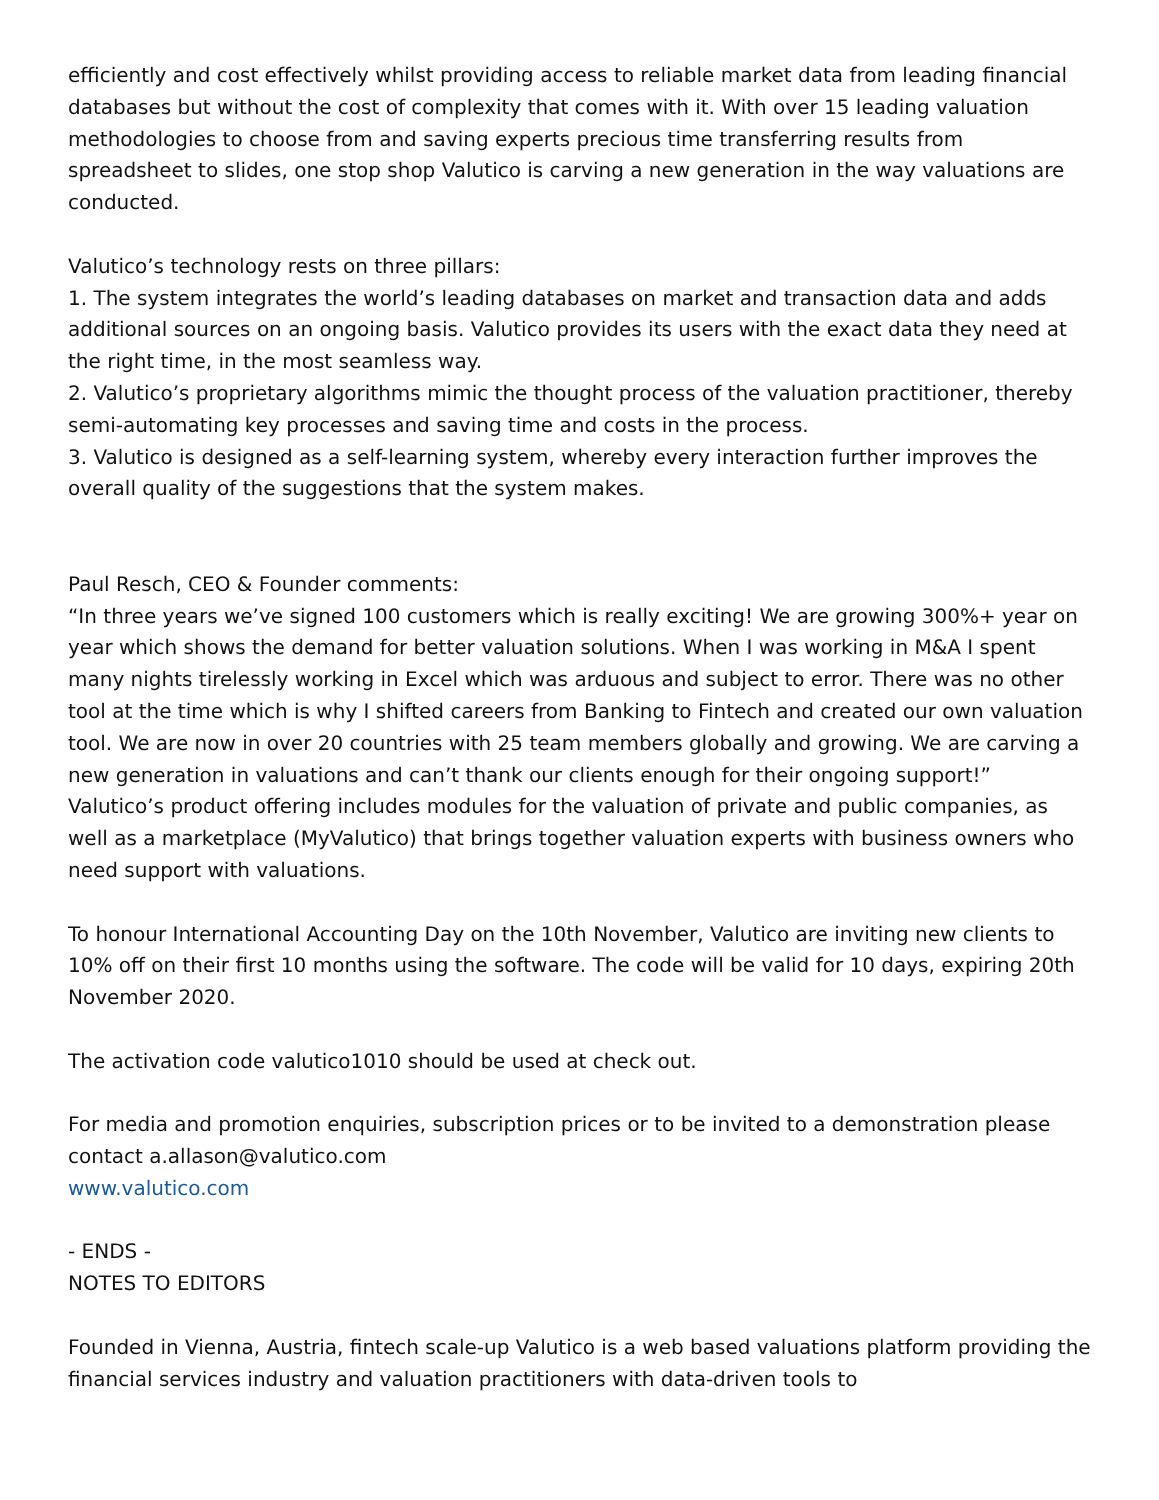efficiently and cost effectively whilst providing access to reliable market data from leading financial databases but without the cost of complexity that comes with it. With over 15 leading valuation methodologies to choose from and saving experts precious time transferring results from spreadsheet to slides, one stop shop Valutico is carving a new generation in the way valuations are conducted.
Valutico’s technology rests on three pillars:
1. The system integrates the world’s leading databases on market and transaction data and adds additional sources on an ongoing basis. Valutico provides its users with the exact data they need at the right time, in the most seamless way.
2. Valutico’s proprietary algorithms mimic the thought process of the valuation practitioner, thereby semi-automating key processes and saving time and costs in the process.
3. Valutico is designed as a self-learning system, whereby every interaction further improves the overall quality of the suggestions that the system makes.
Paul Resch, CEO & Founder comments:
“In three years we’ve signed 100 customers which is really exciting! We are growing 300%+ year on year which shows the demand for better valuation solutions. When I was working in M&A I spent many nights tirelessly working in Excel which was arduous and subject to error. There was no other tool at the time which is why I shifted careers from Banking to Fintech and created our own valuation tool. We are now in over 20 countries with 25 team members globally and growing. We are carving a new generation in valuations and can’t thank our clients enough for their ongoing support!”
Valutico’s product offering includes modules for the valuation of private and public companies, as well as a marketplace (MyValutico) that brings together valuation experts with business owners who need support with valuations.
To honour International Accounting Day on the 10th November, Valutico are inviting new clients to 10% off on their first 10 months using the software. The code will be valid for 10 days, expiring 20th November 2020.
The activation code valutico1010 should be used at check out.
For media and promotion enquiries, subscription prices or to be invited to a demonstration please contact a.allason@valutico.com
www.valutico.com
- ENDS -
NOTES TO EDITORS
Founded in Vienna, Austria, fintech scale-up Valutico is a web based valuations platform providing the financial services industry and valuation practitioners with data-driven tools to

※ ※ ※

REQUIRED WORK :: Would you report every line of the entries above containing the word "their"?

REPLY TO THE TASK ::
“In three years we’ve signed 100 customers which is really exciting! We are growing 300%+ year on year which shows the demand for better valuation solutions. When I was working in M&A I spent many nights tirelessly working in Excel which was arduous and subject to error. There was no other tool at the time which is why I shifted careers from Banking to Fintech and created our own valuation tool. We are now in over 20 countries with 25 team members globally and growing. We are carving a new generation in valuations and can’t thank our clients enough for their ongoing support!”
To honour International Accounting Day on the 10th November, Valutico are inviting new clients to 10% off on their first 10 months using the software. The code will be valid for 10 days, expiring 20th November 2020.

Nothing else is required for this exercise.